空気

 気体は22リットル(1モル)中に6.02×10の23乗個の分子がある。
(空気は各種気体の混合物なのだが、簡単のため空気はひとつの分子の気体とする。 一般に、混合物は単位体積あたりの気体分子の数が多くなる。)
1リットルの中には約3×10の22乗個の分子があることになる。

 一般的な人間は、1リットル吐き出すのに3呼吸くらい使う。
つまり、1回の呼吸で10の22乗個(=3×10の22乗÷3)の気体分子を吸い込み、そして吐き出す。

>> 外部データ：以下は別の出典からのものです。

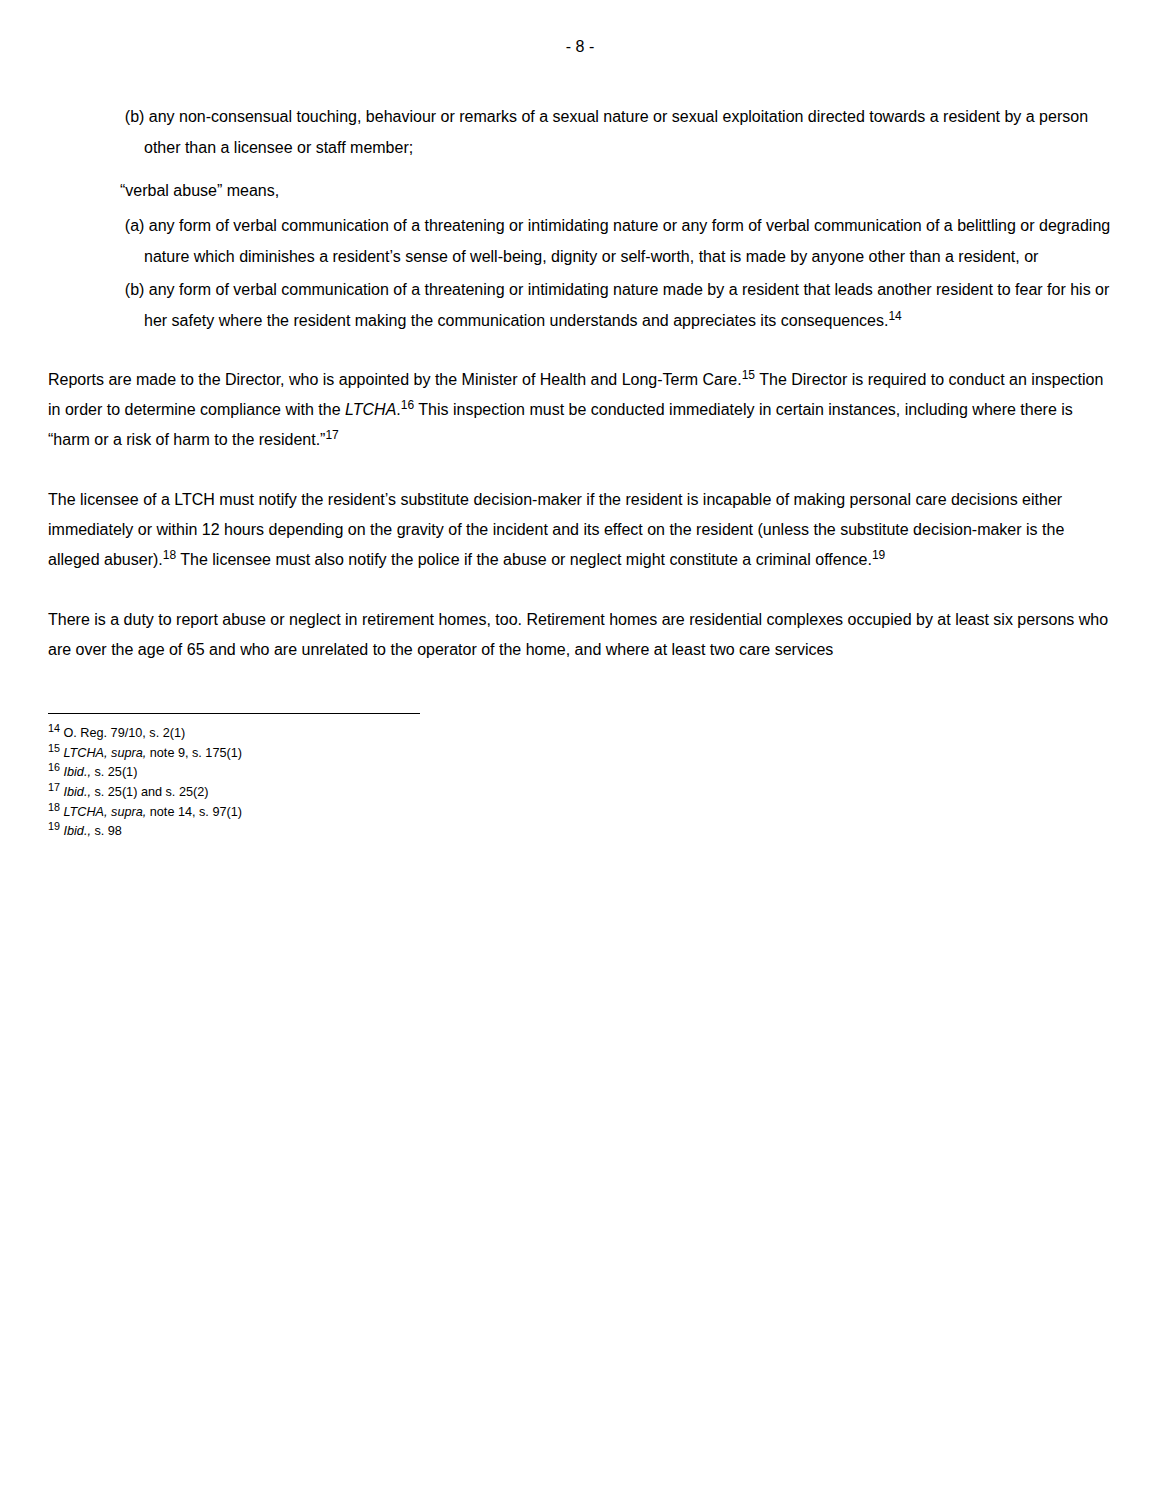- 8 -
(b) any non-consensual touching, behaviour or remarks of a sexual nature or sexual exploitation directed towards a resident by a person other than a licensee or staff member;
“verbal abuse” means,
(a) any form of verbal communication of a threatening or intimidating nature or any form of verbal communication of a belittling or degrading nature which diminishes a resident’s sense of well-being, dignity or self-worth, that is made by anyone other than a resident, or
(b) any form of verbal communication of a threatening or intimidating nature made by a resident that leads another resident to fear for his or her safety where the resident making the communication understands and appreciates its consequences.14
Reports are made to the Director, who is appointed by the Minister of Health and Long-Term Care.15 The Director is required to conduct an inspection in order to determine compliance with the LTCHA.16 This inspection must be conducted immediately in certain instances, including where there is “harm or a risk of harm to the resident.”17
The licensee of a LTCH must notify the resident’s substitute decision-maker if the resident is incapable of making personal care decisions either immediately or within 12 hours depending on the gravity of the incident and its effect on the resident (unless the substitute decision-maker is the alleged abuser).18 The licensee must also notify the police if the abuse or neglect might constitute a criminal offence.19
There is a duty to report abuse or neglect in retirement homes, too. Retirement homes are residential complexes occupied by at least six persons who are over the age of 65 and who are unrelated to the operator of the home, and where at least two care services
14 O. Reg. 79/10, s. 2(1)
15 LTCHA, supra, note 9, s. 175(1)
16 Ibid., s. 25(1)
17 Ibid., s. 25(1) and s. 25(2)
18 LTCHA, supra, note 14, s. 97(1)
19 Ibid., s. 98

 さて、電車のひとつの車両の人が乗る空間の体積は約200立方メートル(≒3×3×20メートル)である。
1立方メートルは1000リットルだから、200立方メートルは2×10の5乗リットル。
人間ひとりが1回の呼吸で吐き出した気体分子が電車内で極めて理想的に拡散したとすると、つまり、もっとも均一に薄まったとすると、1リットルあたり5×10の16乗個(=10の22乗個÷2×10の5乗リットル)の気体分子という濃度になる。

 ひとつの車両に60人乗っていたとすると、他人が吐き出した気体分子の数は、1回呼吸する間に1リットルあたり3×10の18乗個(=5×10の16乗個×60人)ずつ増えていく。
1回の呼吸で吸い込む数で考えると、10の18乗個である。